Due to the high temperatures, evaporation is faster in these regions.
The soil has a high content of salt. Arid soil can be made cultivable with proper treatment.
Arid soil is present in Rajasthan and Gujarat.
The Forest soil is generally found on the hill slopes covered with forests.
This type of soil is found in the Himalayan region, the Western and Eastern Ghats and in some parts of Peninsular India.
Soil is loamy and silty in valley sides and coarse-grained in the upper slopes.
This soil is rich in humus but poor in potash, phosphorus, and lime.
This soil is especially suitable for producing plantation crops, such as tea, coffee.
Soil Erosion and Soil Conservation
SOIL EROSION AND SOIL CONSERVATION
The denudation of the soil cover and subsequent washing down is described as soil erosion. Or The removal of top soil is called soil erosion.
The running water cuts through the clayey soil and makes deep channels known as Gullies.
The land becomes unfit for cultivation and is known as Bad Land.
DEGRADATION OF SOIL
Soil erosion is the degradation of soil by human activities.
Following are the factors responsible for soil erosion: –
- Overuse of Chemical Fertilizers
- Natural Calamities (Flood, landslides, etc.)
CONSERVATION OF SOIL
Soil conservation means protection, preservation and proper utilization of the soil.
Some methods of soil conservation are: –
Mulching: Bare ground between plants is covered with a layer of organic matter like straw. It helps to retain soil moisture.
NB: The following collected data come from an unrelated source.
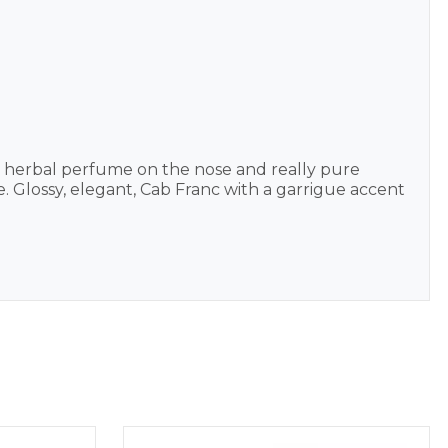
d herbal perfume on the nose and really pure
Glossy, elegant, Cab Franc with a garrigue accent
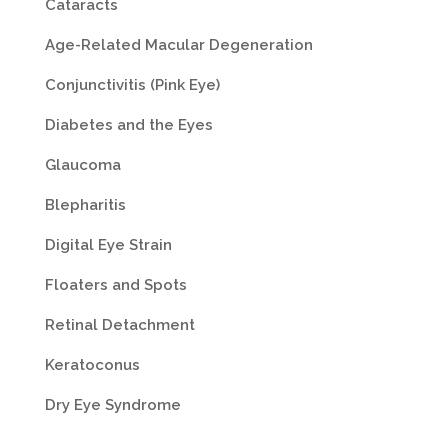
Cataracts
Age-Related Macular Degeneration
Conjunctivitis (Pink Eye)
Diabetes and the Eyes
Glaucoma
Blepharitis
Digital Eye Strain
Floaters and Spots
Retinal Detachment
Keratoconus
Dry Eye Syndrome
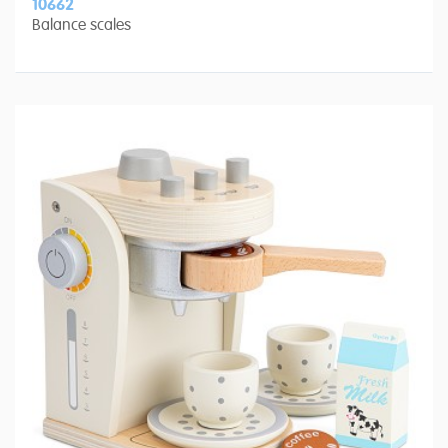
10662
Balance scales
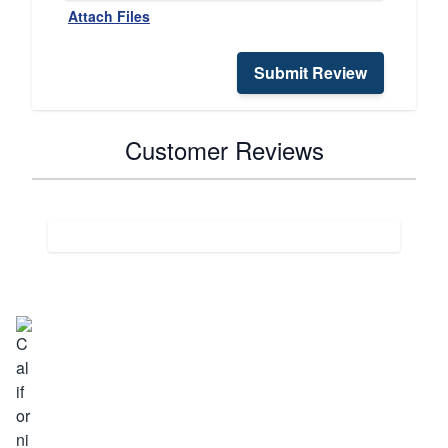
Attach Files
Submit Review
Customer Reviews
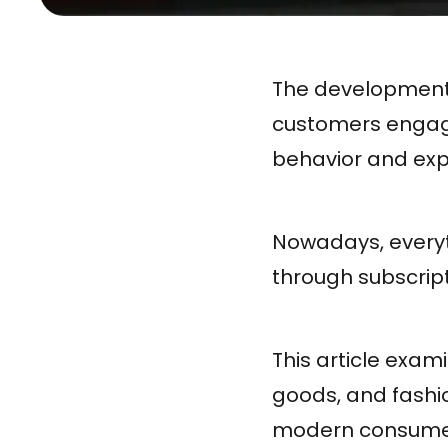
The development 
customers engage
behavior and exp
Nowadays, everyt
through subscript
This article exam
goods, and fashio
modern consume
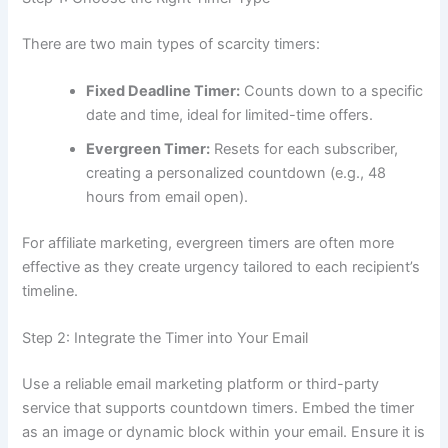
There are two main types of scarcity timers:
Fixed Deadline Timer:
Counts down to a specific
date and time, ideal for limited-time offers.
Evergreen Timer:
Resets for each subscriber,
creating a personalized countdown (e.g., 48
hours from email open).
For affiliate marketing, evergreen timers are often more
effective as they create urgency tailored to each recipient’s
timeline.
Step 2: Integrate the Timer into Your Email
Use a reliable email marketing platform or third-party
service that supports countdown timers. Embed the timer
as an image or dynamic block within your email. Ensure it is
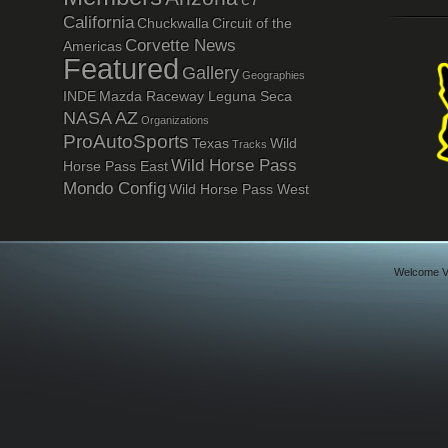
California
Chuckwalla
Circuit of the
Corvette News
Americas
Featured
Gallery
Geographies
INDE
Mazda Raceway Leguna Seca
NASA AZ
Organizations
ProAutoSports
Texas
Wild
Tracks
Wild Horse Pass
Horse Pass East
Mondo Config
Wild Horse Pass West
Welcome Vi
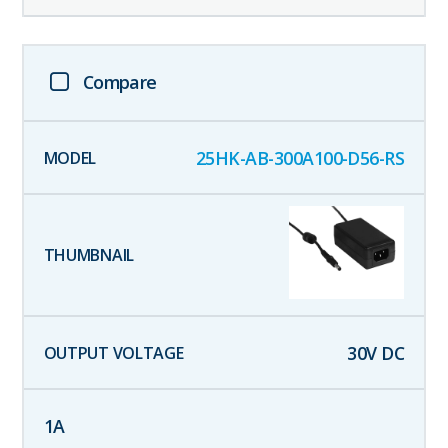
Compare
25HK-AB-300A100-D56-RS
30
V DC
1
A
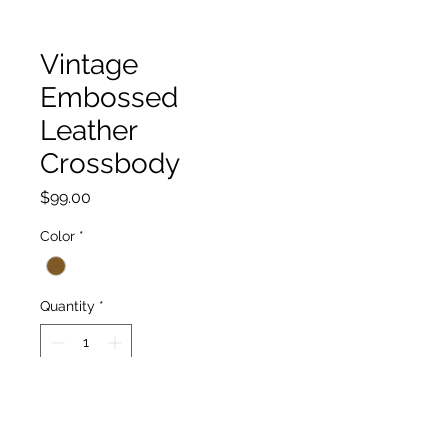
Vintage
Embossed
Leather
Crossbody
Price
$99.00
Color
*
Quantity
*
Add to Cart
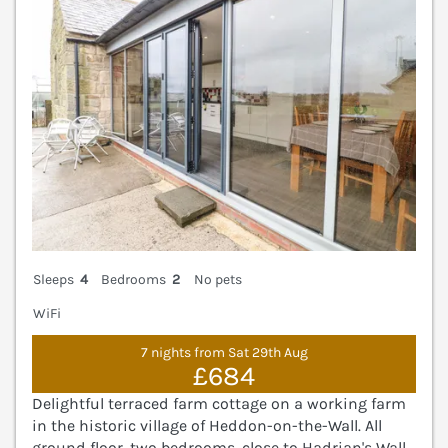
Sleeps
4
Bedrooms
2
No pets
WiFi
7 nights from Sat 29th Aug
£684
Delightful terraced farm cottage on a working farm
in the historic village of Heddon-on-the-Wall. All
ground floor, two bedrooms, close to Hadrian's Wall.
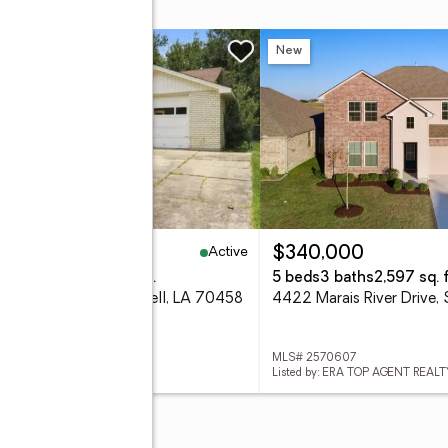
w
New
Active
94,900
$340,000
eds
2 baths
1,500 sq. ft.
5 beds
3 baths
2,597 sq. f
3 Eastwood Drive, Slidell, LA 70458
 2571338
MLS# 2570607
d by: EPIQUE REALTY
Listed by: ERA TOP AGENT REALT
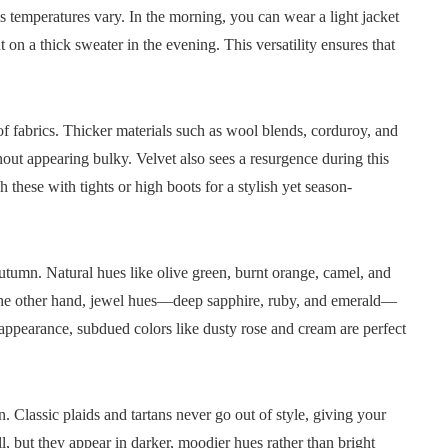
s temperatures vary. In the morning, you can wear a light jacket
 on a thick sweater in the evening. This versatility ensures that
 of fabrics. Thicker materials such as wool blends, corduroy, and
hout appearing bulky. Velvet also sees a resurgence during this
 these with tights or high boots for a stylish yet season-
autumn. Natural hues like olive green, burnt orange, camel, and
 the other hand, jewel hues—deep sapphire, ruby, and emerald—
 appearance, subdued colors like dusty rose and cream are perfect
 Classic plaids and tartans never go out of style, giving your
all, but they appear in darker, moodier hues rather than bright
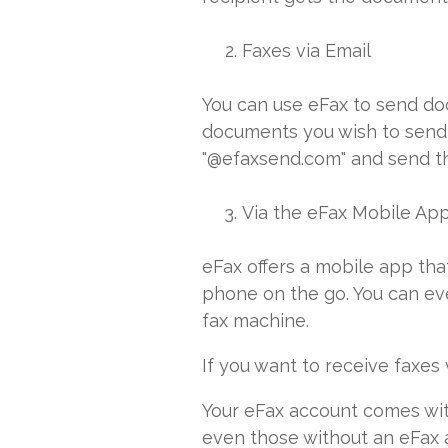
Faxes via Email
You can use eFax to send doc
documents you wish to send a
"@efaxsend.com" and send th
Via the eFax Mobile Ap
eFax offers a mobile app th
phone on the go. You can eve
fax machine.
If you want to receive faxes 
Your eFax account comes with
even those without an eFax a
Contour Ploughing: Ploughing along contours can decrease the flow of water down the slopes.
Terrace Cultivation: Steps can be cut out on the slopes making terraces.
Strip Cropping: Strips of grass are grown between the crops. This breaks the force of the wind.
Shelter Belts: Rows of trees are planted to create shelter. Thus, the speed of the wind is reduced.
Rock Dam: Rocks are piled to slow the speed of the wind.
Contour Barriers: Stones, grass, soil are used to make barriers. Trenches are made in front of the barriers to collect water.
Afforestation, Crop Rotation, Control over Deforestation and Overgrazing, etc.